Report back every line in the data that includes the string "ankle".

## Bounding boxes with keypoints
◇ ◇ ◇

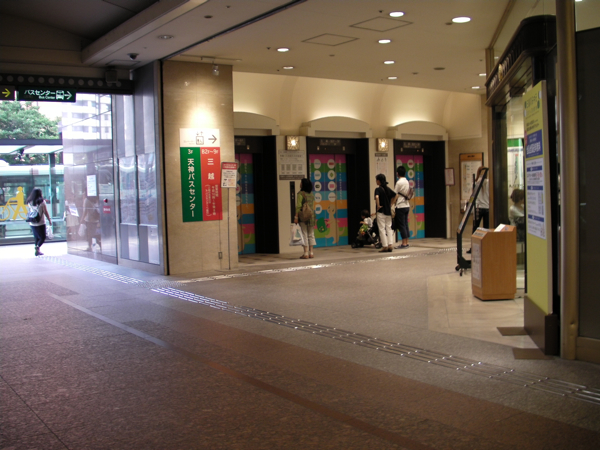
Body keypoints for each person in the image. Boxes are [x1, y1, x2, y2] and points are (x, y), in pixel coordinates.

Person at [294, 178, 316, 259]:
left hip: (303, 216)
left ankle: (306, 253)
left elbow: (298, 206)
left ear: (303, 184)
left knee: (304, 234)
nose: (300, 184)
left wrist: (296, 217)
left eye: (301, 182)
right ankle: (311, 253)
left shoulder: (300, 194)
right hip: (311, 216)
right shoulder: (311, 194)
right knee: (311, 234)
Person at [26, 188, 52, 256]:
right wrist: (49, 220)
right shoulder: (42, 202)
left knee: (36, 237)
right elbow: (45, 212)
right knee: (43, 237)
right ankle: (37, 247)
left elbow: (30, 211)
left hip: (32, 222)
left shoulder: (29, 202)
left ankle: (37, 250)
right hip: (40, 222)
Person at [374, 173, 395, 253]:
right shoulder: (388, 189)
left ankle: (385, 246)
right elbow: (395, 195)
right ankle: (390, 245)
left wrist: (378, 205)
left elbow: (377, 197)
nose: (376, 181)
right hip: (388, 211)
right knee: (389, 228)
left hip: (381, 212)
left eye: (376, 180)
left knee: (382, 229)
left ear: (379, 181)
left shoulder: (378, 189)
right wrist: (391, 204)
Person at [394, 166, 411, 249]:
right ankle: (406, 242)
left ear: (397, 173)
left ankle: (404, 243)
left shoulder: (399, 182)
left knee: (401, 225)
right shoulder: (407, 181)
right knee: (405, 224)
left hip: (400, 205)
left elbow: (395, 194)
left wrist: (392, 204)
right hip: (407, 205)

◇ ◇ ◇

## Task result
left ankle: (306, 253)
right ankle: (311, 253)
right ankle: (37, 247)
left ankle: (37, 250)
left ankle: (385, 246)
right ankle: (390, 245)
right ankle: (406, 242)
left ankle: (404, 243)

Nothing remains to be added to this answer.